What you have to do -> Lift out all lines below that contain "October".

Data shown ->
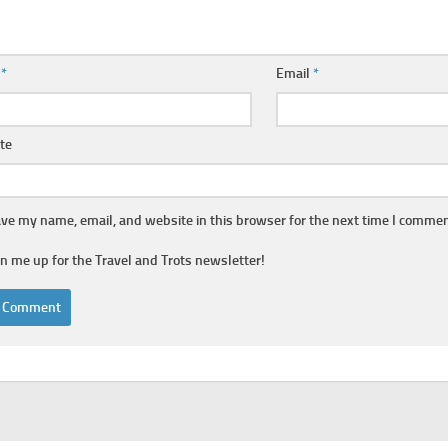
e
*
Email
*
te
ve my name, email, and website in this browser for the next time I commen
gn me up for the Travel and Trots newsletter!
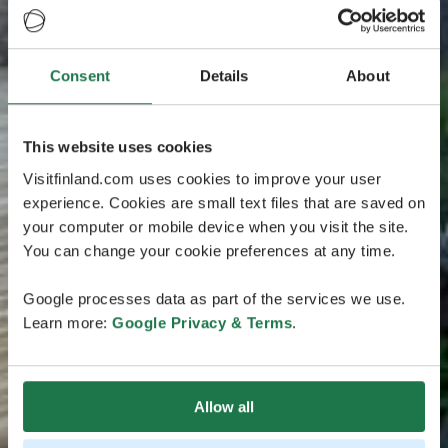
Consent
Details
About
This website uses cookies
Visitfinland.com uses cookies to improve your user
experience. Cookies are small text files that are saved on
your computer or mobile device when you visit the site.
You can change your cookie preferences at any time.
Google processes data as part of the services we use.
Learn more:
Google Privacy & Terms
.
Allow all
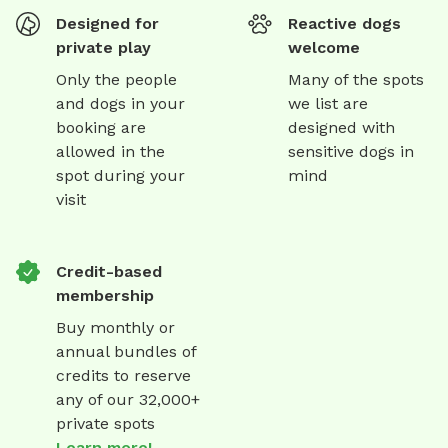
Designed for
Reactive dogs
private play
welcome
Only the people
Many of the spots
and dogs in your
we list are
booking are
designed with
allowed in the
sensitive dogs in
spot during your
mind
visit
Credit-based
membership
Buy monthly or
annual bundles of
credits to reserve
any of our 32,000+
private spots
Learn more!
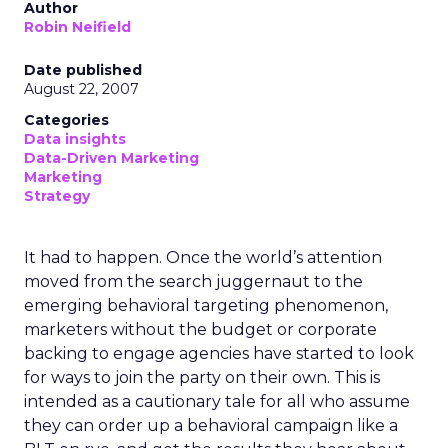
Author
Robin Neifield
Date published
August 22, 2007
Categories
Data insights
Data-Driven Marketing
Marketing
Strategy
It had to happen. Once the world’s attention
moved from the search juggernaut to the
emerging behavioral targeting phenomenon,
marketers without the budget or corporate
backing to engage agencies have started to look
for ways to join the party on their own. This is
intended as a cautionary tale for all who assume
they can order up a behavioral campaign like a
---
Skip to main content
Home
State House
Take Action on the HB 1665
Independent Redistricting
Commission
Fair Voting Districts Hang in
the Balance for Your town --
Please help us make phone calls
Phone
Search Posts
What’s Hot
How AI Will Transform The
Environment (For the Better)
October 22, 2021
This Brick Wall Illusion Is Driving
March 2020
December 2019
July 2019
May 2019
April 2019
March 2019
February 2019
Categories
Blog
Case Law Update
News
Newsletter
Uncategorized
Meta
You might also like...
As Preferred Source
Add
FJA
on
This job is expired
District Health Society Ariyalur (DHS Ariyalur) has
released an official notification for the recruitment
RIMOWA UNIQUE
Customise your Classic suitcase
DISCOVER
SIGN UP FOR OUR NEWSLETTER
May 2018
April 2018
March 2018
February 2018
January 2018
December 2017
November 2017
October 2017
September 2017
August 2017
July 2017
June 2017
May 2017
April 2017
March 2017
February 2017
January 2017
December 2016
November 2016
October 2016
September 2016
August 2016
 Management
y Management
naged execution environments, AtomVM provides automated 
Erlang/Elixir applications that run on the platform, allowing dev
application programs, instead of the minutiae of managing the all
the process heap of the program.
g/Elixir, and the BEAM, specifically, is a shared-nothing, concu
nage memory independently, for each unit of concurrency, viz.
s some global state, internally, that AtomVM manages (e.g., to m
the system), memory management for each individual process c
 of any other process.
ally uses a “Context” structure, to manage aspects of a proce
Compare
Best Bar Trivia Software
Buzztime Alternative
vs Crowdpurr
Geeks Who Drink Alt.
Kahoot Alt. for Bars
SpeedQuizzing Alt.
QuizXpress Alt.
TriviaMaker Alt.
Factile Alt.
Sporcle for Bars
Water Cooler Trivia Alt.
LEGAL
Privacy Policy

Answer for the task ->
October 22, 2021
October 2017
October 2016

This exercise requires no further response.